A DEBE mother whose child died during birth and is now facing accusations about the circumstances under which it happened is denying she is a “baby killer.”
“I did not kill my baby. My baby died inside of me. My baby was stillborn,” said Nadia Dhanoolal, who is now the subject of a police investigation. Her newborn baby was pronounced dead at the San Fernando General Hospital (SFGH) on Monday.
“I just want to clear my name. My baby was born with his skull in good condition, his skin in good condition. He would have suffered bruising from attempts by the emergency medical technicians (EMTs) to resuscitate him.”
Dhanoolal said she is doubly hurt by the death of her child and unnecessary investigation.
She said because of the police and subsequent media reports she is being looked at as a baby killer on social media and in the community of Lal Beharry Trace, Debe, where she lives with her husband Radhaysham Ramloogam and their two children. This was her third pregnancy
In a telephone interview on Wednesday, Dhanoolal who was discharged from the hospital on Tuesday said the doctor who reported the child’s death “made me feel like a real animal.
“The way he explained everything to the police in front of me, that the child came here (SFGH) with a fractured skull and bruises on his skin, like if I did something to the baby.” While she understands the doctor had a responsibility to report anything suspicious, she said, “As a doctor he should have had the medical knowledge to know this is what happens during resuscitation.” She said she had not got over the shock. “After making a baby you do have post-partum depression, but this kind of depression is different. I just can’t contain myself. The only thing that could settle my mind is for the media to clear the air and let the public know what really happened.”

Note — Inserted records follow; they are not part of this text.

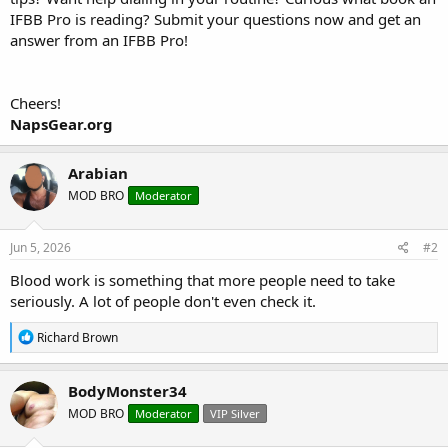
IFBB Pro is reading? Submit your questions now and get an
answer from an IFBB Pro!
Cheers!
NapsGear.org
Arabian
MOD BRO
Moderator
Jun 5, 2026
#2
Blood work is something that more people need to take
seriously. A lot of people don't even check it.
R
Richard Brown
e
a
c
BodyMonster34
t
MOD BRO
Moderator
VIP Silver
i
o
n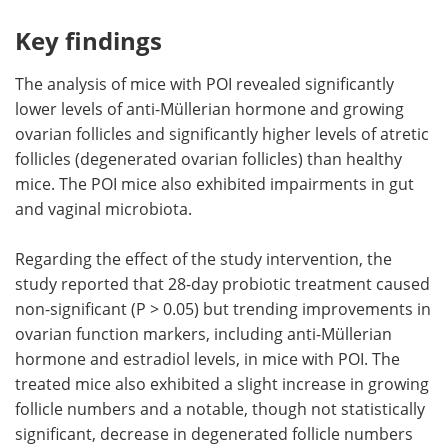
Key findings
The analysis of mice with POI revealed significantly
lower levels of anti-Müllerian hormone and growing
ovarian follicles and significantly higher levels of atretic
follicles (degenerated ovarian follicles) than healthy
mice. The POI mice also exhibited impairments in gut
and vaginal microbiota.
Regarding the effect of the study intervention, the
study reported that 28-day probiotic treatment caused
non-significant (P > 0.05) but trending improvements in
ovarian function markers, including anti-Müllerian
hormone and estradiol levels, in mice with POI. The
treated mice also exhibited a slight increase in growing
follicle numbers and a notable, though not statistically
significant, decrease in degenerated follicle numbers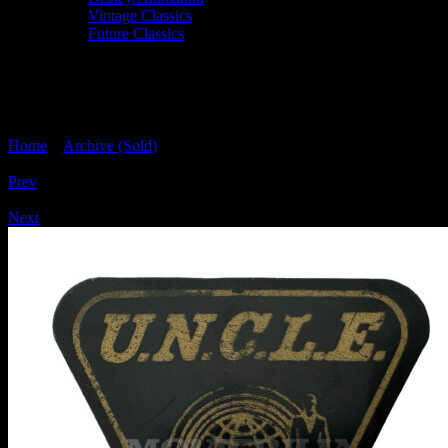
Vintage Classics
Future Classics
MAN FROM UNCLE Triangular Lone
Star Badge 11
Home
>
Archive (Sold)
> MAN FROM UNCLE Triangular Lone
Star Badge 11
Prev
/
Next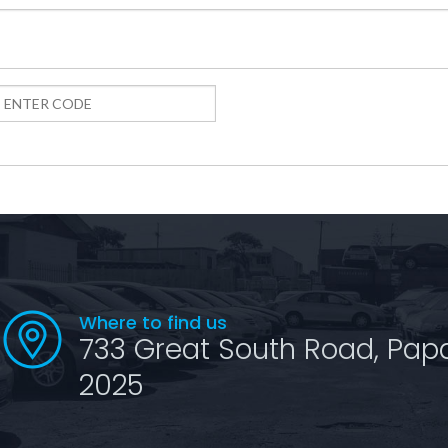
Where to find us
733 Great South Road, Pap
2025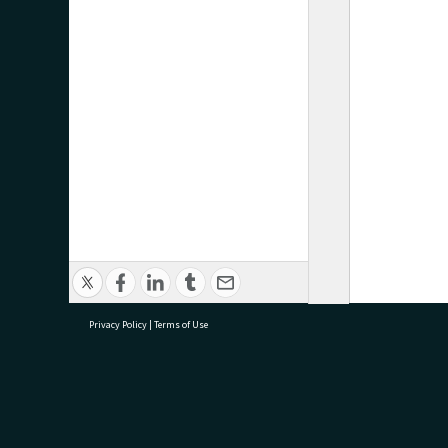
Privacy Policy
|
Terms of Use
research@tauranga.govt.nz
07 5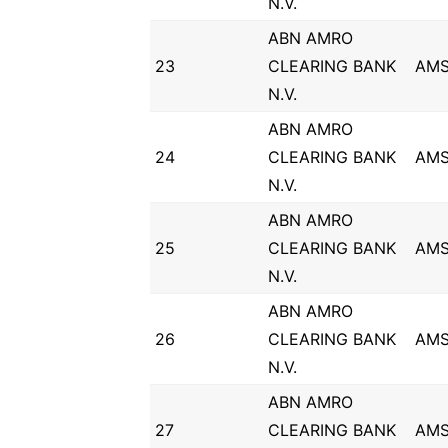
N.V.
ABN AMRO
23
CLEARING BANK
AM
N.V.
ABN AMRO
24
CLEARING BANK
AM
N.V.
ABN AMRO
25
CLEARING BANK
AM
N.V.
ABN AMRO
26
CLEARING BANK
AM
N.V.
ABN AMRO
27
CLEARING BANK
AM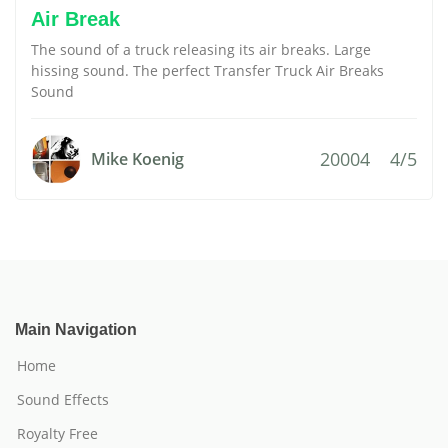
Air Break
The sound of a truck releasing its air breaks. Large
hissing sound. The perfect Transfer Truck Air Breaks
Sound
20004
4/5
Mike Koenig
Main Navigation
Home
Sound Effects
Royalty Free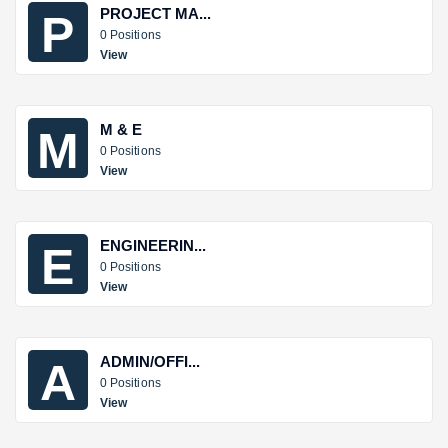
PROJECT MA...
P
0 Positions
View
M & E
M
0 Positions
View
ENGINEERIN...
E
0 Positions
View
ADMIN/OFFI...
A
0 Positions
View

She said she had prepared everything for the arrival of her third baby and her entire family, including her two children, were looking forward to seeing their baby brother.
“I was expecting to bring a baby home. As soon as I got home on Tuesday, my children kept asking for the baby. I have a lot of milk in my breast which I have to pump out.”
Dhanoolal said she went to bed on Sunday night and woke up around 2 am on Monday to use the washroom when her water broke.
“We called the ambulance but the baby was already in the vaginal canal. I was already dilated, everything. I was panicking, everybody was panicking. My husband placed me on the bed, where I had the baby.” In an earlier interview, Ramloogam told the Newsday with the guidance of one of the EMTs, he helped in the delivery and the baby’s lifeless body slid into his open palms. He said the child did not cry out, which led to further panic and the EMT, who was still on the phone, explained how to do CPR before the ambulance arrived.
Mother and baby were put in an ambulance, but on the journey to the SFGH, the baby was transferred to another ambulance. An autopsy is yet to be done to determine the cause of the baby’s death. The first autopsy was scheduled for the mortuary at the SFGH, but Dhanoolal said, “Then they called and said (the baby’s body) had to go Port of Spain. And now we are hearing it is scheduled for San Fernando again.” Investigations are continuing.